Inside the Current Issue April 2012     Issue 86

THE GOJUNG DIARIES

Words DAVE TURNBULL

What happens when you team up an experienced rock climber with one of the UK’s leading alpinists, throw in an unclimbed six thousand metre peak in Western Nepal, and mix?

It’s a dangerous business, email. As a newcomer to Himalayan mountaineering, this escapade stemmed  from a simple one-liner sent to Mick Fowler on a whim in early April 2011 when I heard Paul Ramsden had pulled out of Mick’s planned trip in the autumn. ‘Potentially interested in Nepal’, it read. Within minutes Mick was on the phone, and before I knew it I’d committed to spending October strapped to an unclimbed face in a remote part of Western Nepal.
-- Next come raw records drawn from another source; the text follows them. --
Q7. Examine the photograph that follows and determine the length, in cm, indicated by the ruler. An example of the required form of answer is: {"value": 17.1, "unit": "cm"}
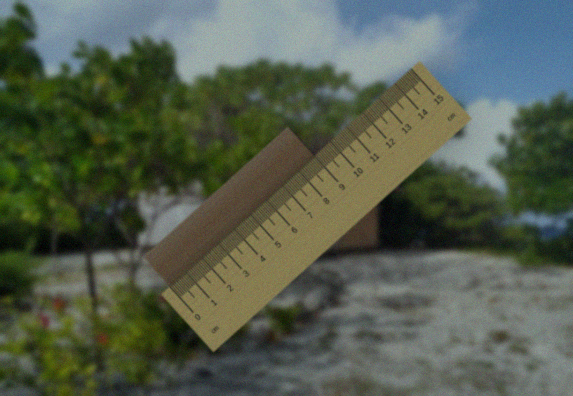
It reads {"value": 9, "unit": "cm"}
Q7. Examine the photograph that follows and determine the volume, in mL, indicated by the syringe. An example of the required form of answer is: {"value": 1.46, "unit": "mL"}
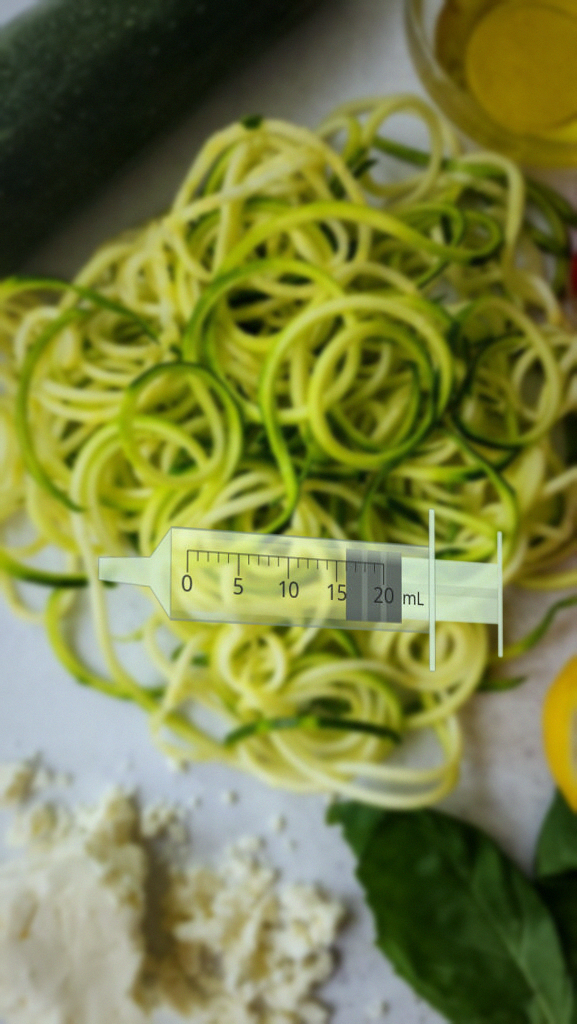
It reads {"value": 16, "unit": "mL"}
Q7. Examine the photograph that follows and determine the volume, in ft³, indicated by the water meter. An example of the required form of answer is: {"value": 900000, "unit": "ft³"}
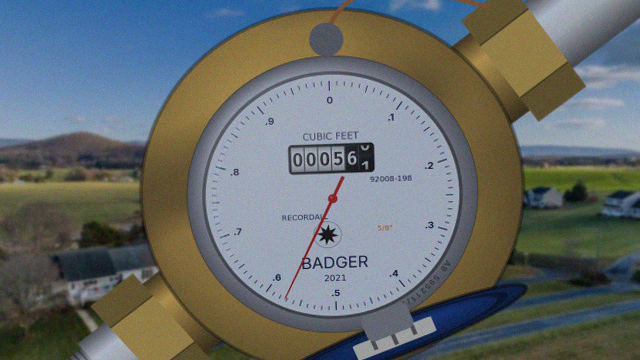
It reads {"value": 560.57, "unit": "ft³"}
My only Himalayan experience up to that point was doing the Everest trek from Jiri the year I left  school. After that I’d dabbled with the Alps, but generally opted for adventurous rock climbing in the tropics and desert regions rather than snowy peaks. I put this down to an experience in 1990 when Frank Ramsay and I shared a 3-day epic on Mont Gruetta. This was to be our ‘warm-up’ route for the Eiger, but after being hit by a TV sized block, falling into a crevasse, and skewering my shin with a crampon, we binned the idea and scuttled off home.